Foreign minister Dipu Moni has said the Myanmar leaders during her latest trip to that country told her that they would take the Rohingya refugees back.

She told reporters at the foreign ministry on Friday that Myanmar authorities in December last year said Rohingyas were not Myanmar citizens but Bangladeshis.

"At a meeting on trafficking in persons in Bali, I presented historical data and necessary evidence on Rohingyas' Myanmarese identity.

"During my Myanmar visit (May 16-17), its leaders admitted that they are Myanmarese and agreed to take them back," the foreign minister.

She said Myanmar government sought a list from Dhaka on the number of Rohingyas living in Bangladesh as part of the repatriation process.

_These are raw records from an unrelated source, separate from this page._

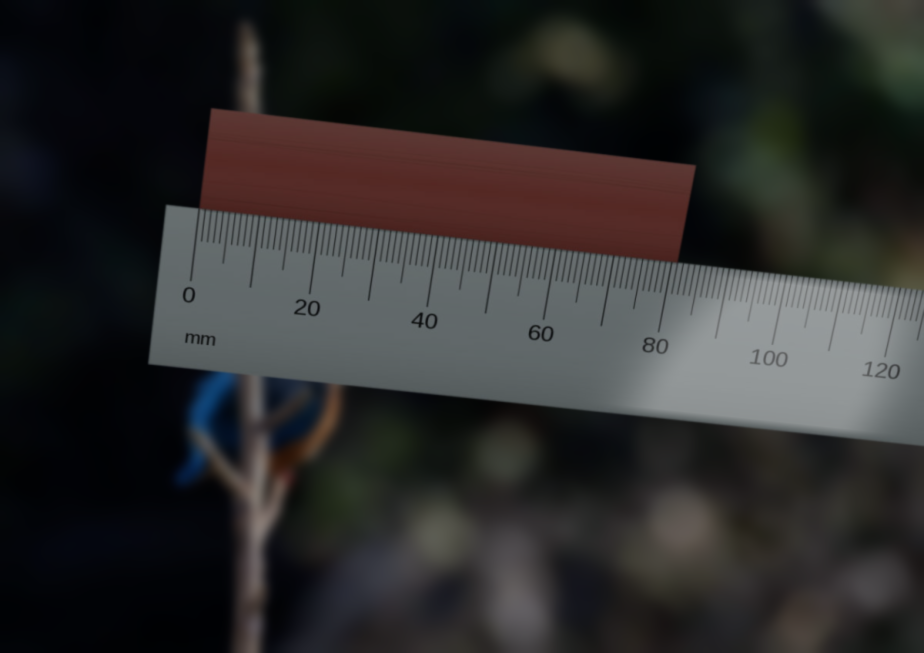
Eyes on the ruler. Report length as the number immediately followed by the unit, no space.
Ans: 81mm
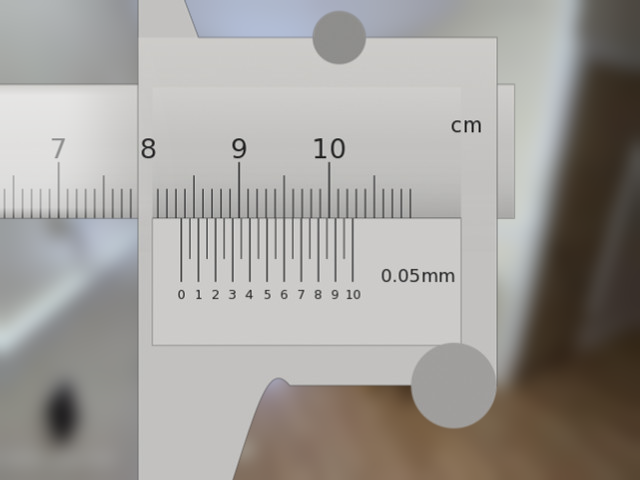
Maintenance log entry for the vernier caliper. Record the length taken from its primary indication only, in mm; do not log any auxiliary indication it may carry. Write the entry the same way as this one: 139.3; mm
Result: 83.6; mm
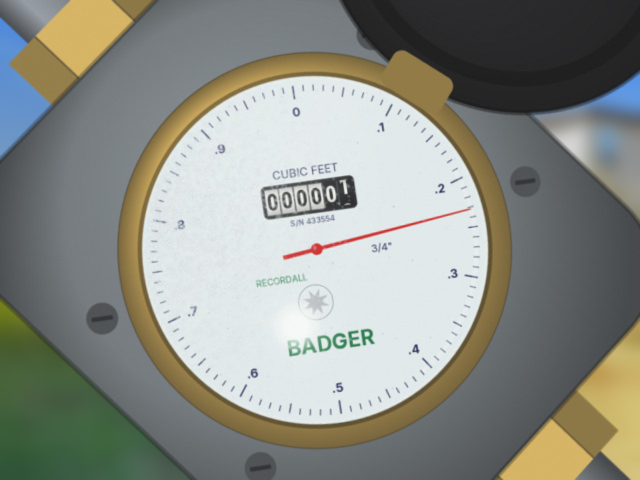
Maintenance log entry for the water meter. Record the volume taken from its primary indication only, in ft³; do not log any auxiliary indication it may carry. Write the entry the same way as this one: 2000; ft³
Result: 1.23; ft³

She observed that the influx of Rohingya refugees from Myanmar was not a new development, rather the Arakan people were continuously intruding into Bangladesh for long.

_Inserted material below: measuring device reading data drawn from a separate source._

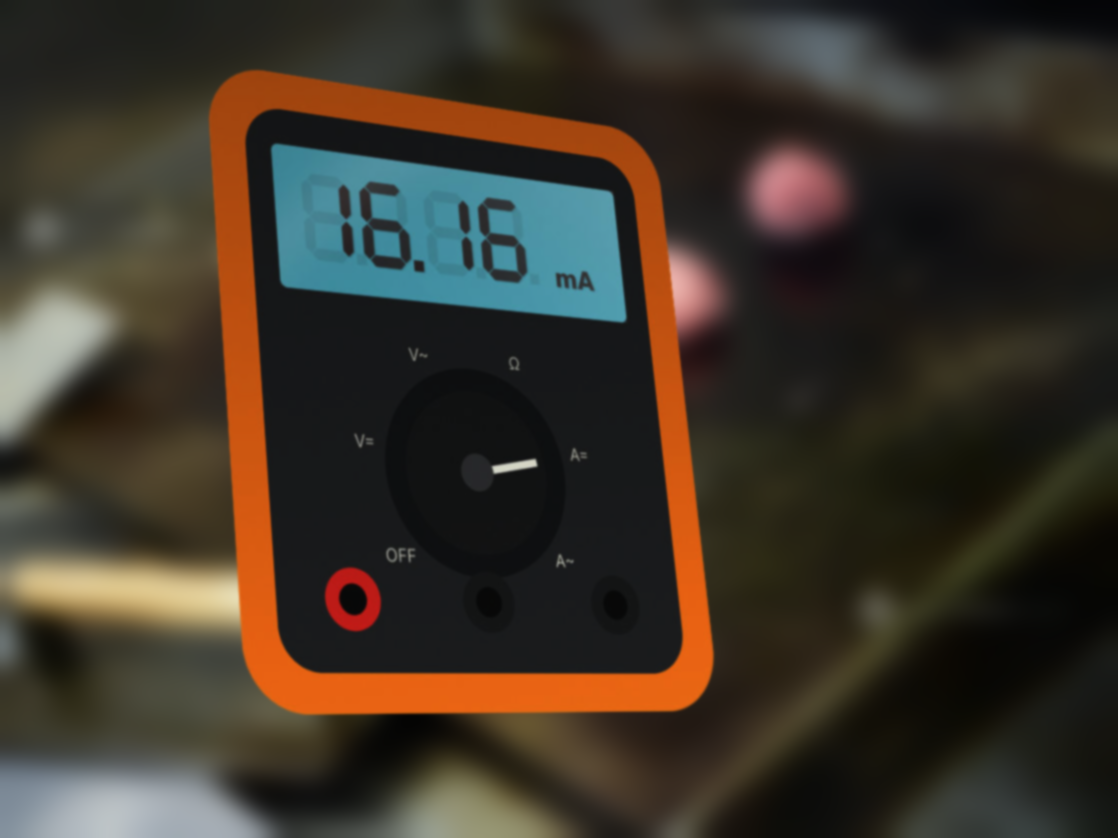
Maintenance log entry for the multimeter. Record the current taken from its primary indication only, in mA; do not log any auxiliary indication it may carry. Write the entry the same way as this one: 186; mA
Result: 16.16; mA
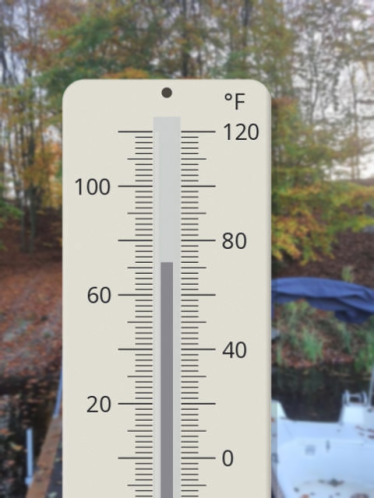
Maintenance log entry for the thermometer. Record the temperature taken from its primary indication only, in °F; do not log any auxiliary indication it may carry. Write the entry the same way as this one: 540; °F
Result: 72; °F
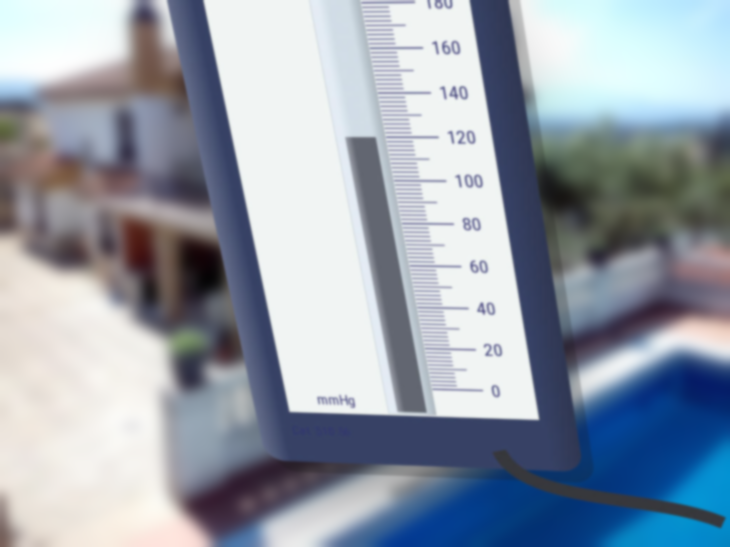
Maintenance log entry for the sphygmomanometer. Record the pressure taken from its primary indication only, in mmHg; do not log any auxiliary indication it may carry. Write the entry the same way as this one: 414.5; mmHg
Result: 120; mmHg
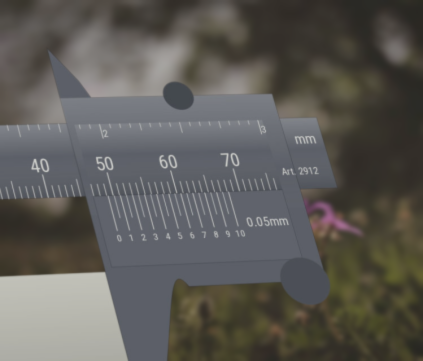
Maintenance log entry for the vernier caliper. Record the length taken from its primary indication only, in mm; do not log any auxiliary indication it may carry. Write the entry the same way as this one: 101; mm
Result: 49.2; mm
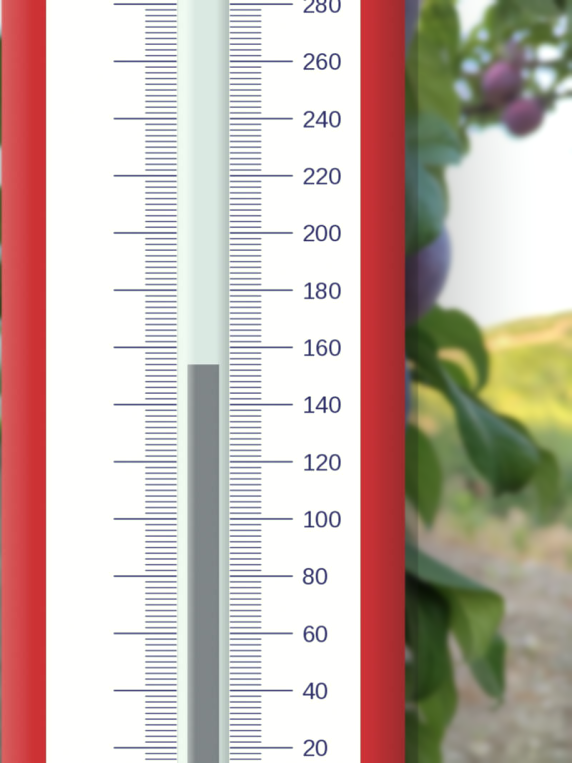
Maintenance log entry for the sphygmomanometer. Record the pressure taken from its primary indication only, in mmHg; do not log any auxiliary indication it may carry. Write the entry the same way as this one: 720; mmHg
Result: 154; mmHg
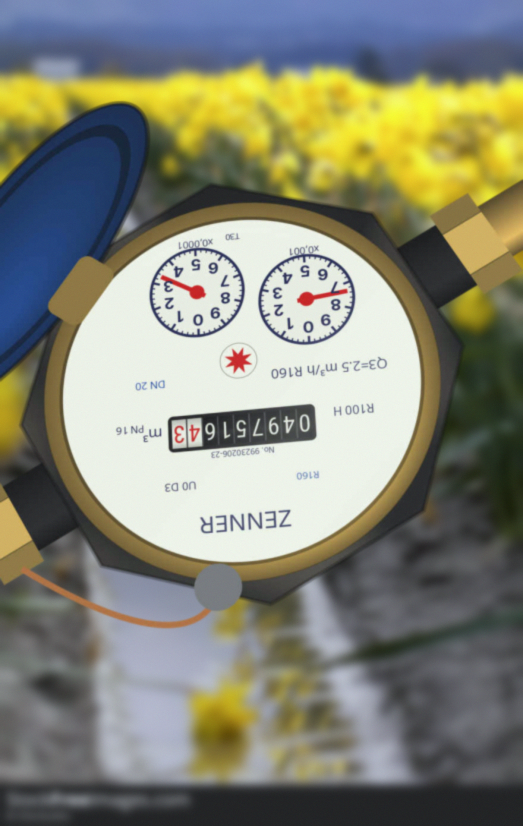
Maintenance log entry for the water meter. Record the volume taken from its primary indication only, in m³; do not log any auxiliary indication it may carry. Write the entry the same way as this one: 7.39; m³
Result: 497516.4373; m³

Her rather candid comments came as Bangladesh media reported massive intrusion of Rohingya refugees in Cox's Bazar and Bandarban districts.

Dipu Moni said the refugee flow would not stop unless Myanmar authorities guaranteed "qualitative change" in its Arakan state—Rohingyas' motherland.

"Rohigya influx is always there. They have been coming continuously.

"A small number of them are in the (UNHCR) camp. Huge numbers of them are outside the camp," Dipu Moni told reporters at foreign ministry on Friday.

"If there was no qualitative change in the place they come from, the influx would be continuing even though we send them back or Myanmar shows interest in taking them back," she said.

Foreign secretary Md Touhid Hossain said, "So far, there is no change in the environment they live in."

The foreign secretary made it clear that Dhaka would not accept any foreign national as its citizen.

Around 30,000 residual Rohigya refugees, Myanmar Muslims from the northern Rakhain state, have been living in camps in Cox's Bazar district as they are unwilling to return to Myanmar.

Hundreds of thousands of Rohingyas fled into Bangladesh as the military junta in the former Burma cracked down on them to avert the international focus on its domestic affairs including power handover to democratically elected leader Aung San Suu Kyi.

Muslim Rohingyas are the minority in the Buddhist Myanmar.

As per a tripartite agreement with the UNHCR, most of the Rohingyas returned to their homeland, but they later intruded for better life in Bangladesh.

The military leadership, following a mass upsurge in 1988, gave national election in which Suu Kyi's National League for Democracy had landslide victory.

But the ruling generals refused to hand over power and put her in jail and finally on trial.